Embora tente fazer uma crítica ao sistema de opressão, o comercial acabou sendo recebido de maneira ambígua. Enquanto o mote sugere uma ruptura com as estruturas tradicionais de trabalho e consumo, a proposta em si promove justamente o ato capitalista de comprar — neste caso, jogos do Xbox. O resultado é uma peça publicitária que, aos olhos de muitos, se contradiz:
- A música e a linguagem visual remetem diretamente à estética das campanhas da PlayStation no fim do século passado.
- No comercial, os "momentos de humanidade" surgem através de produtos: consoles, celulares e PCs — todos vinculados ao Xbox.
- Apenas um personagem está usando diretamente um console Xbox — os demais acessam jogos da plataforma por meio de dispositivos de terceiros, como celulares, PCs e handhelds compatíveis, como o ROG Ally.
Ecos de campanhas do passado
A linguagem e tom de “Wake Up” remetem à campanha “Do Not Underestimate the Power of PlayStation” de 1999, especialmente ao vídeo “Double Life”, que exaltava o impacto dos jogos eletrônicos na vida cotidiana.

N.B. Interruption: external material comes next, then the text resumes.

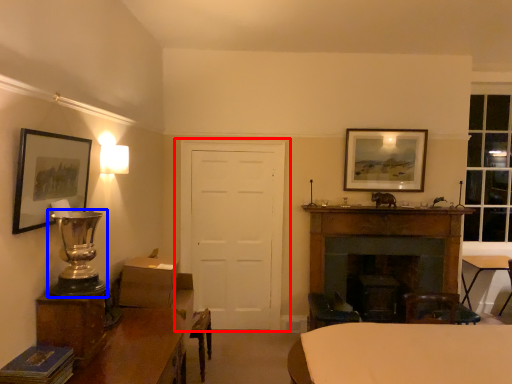
Question: Which object appears farthest to the camera in this image, door (highlighted by a red box) or table lamp (highlighted by a blue box)?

Em 2002, a própria Microsoft também experimentou esse tipo de narrativa com “Life is Short”, um comercial marcante na história da publicidade gamer.
A diferença principal é que, naquela época, as campanhas tentavam radicalizar o imaginário popular, colocando os jogos como válvula de escape emocional ou existencial, sem trazer o mesmo peso contraditório de uma empresa gigante oferecendo “liberdade” por meio do consumo.

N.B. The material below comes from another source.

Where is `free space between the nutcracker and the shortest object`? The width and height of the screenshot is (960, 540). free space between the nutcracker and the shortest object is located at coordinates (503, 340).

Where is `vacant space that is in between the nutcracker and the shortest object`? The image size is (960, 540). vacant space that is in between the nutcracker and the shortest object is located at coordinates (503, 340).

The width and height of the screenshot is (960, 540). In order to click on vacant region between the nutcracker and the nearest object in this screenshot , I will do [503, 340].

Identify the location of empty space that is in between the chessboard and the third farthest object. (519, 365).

Críticas ao posicionamento da Microsoft
As polêmicas envolvendo a Microsoft nos bastidores tornam o comercial ainda mais controverso. Recentemente, a empresa demitiu funcionários que protestaram contra o fornecimento de tecnologia de inteligência artificial para usos militares por Israel — apontando um distanciamento entre o discurso publicitário e as práticas institucionais. Essa discrepância levanta o questionamento:
Até que ponto uma corporação pode se apresentar como alternativa cultural ou antissistema se, em essência, opera dentro das mesmas estruturas que critica?
Além disso, há incongruência entre a imagem da marca e a realidade de seus produtos. Microsoft Teams, por exemplo, se consolidou como símbolo de reuniões corporativas, produtividade e rotina de trabalho remoto — o oposto do ideal “antissistema” que o comercial quer sugerir.
Considerações finais
O comercial de David Fincher tenta reviver uma estética nostálgica e “rebelde”, entretanto, o impacto é diluído pela ironia da própria mensagem. Ao vender a ideia de libertação por meio da aquisição de produtos da gigante Microsoft, a peça parece mais uma peça de marketing autorreferencial do que uma provocação genuína à lógica do sistema.
O resultado é um vídeo visualmente interessante, com alto valor de produção, mas que falha em entregar uma crítica coerente, tornando difícil ignorar a distância entre forma e conteúdo.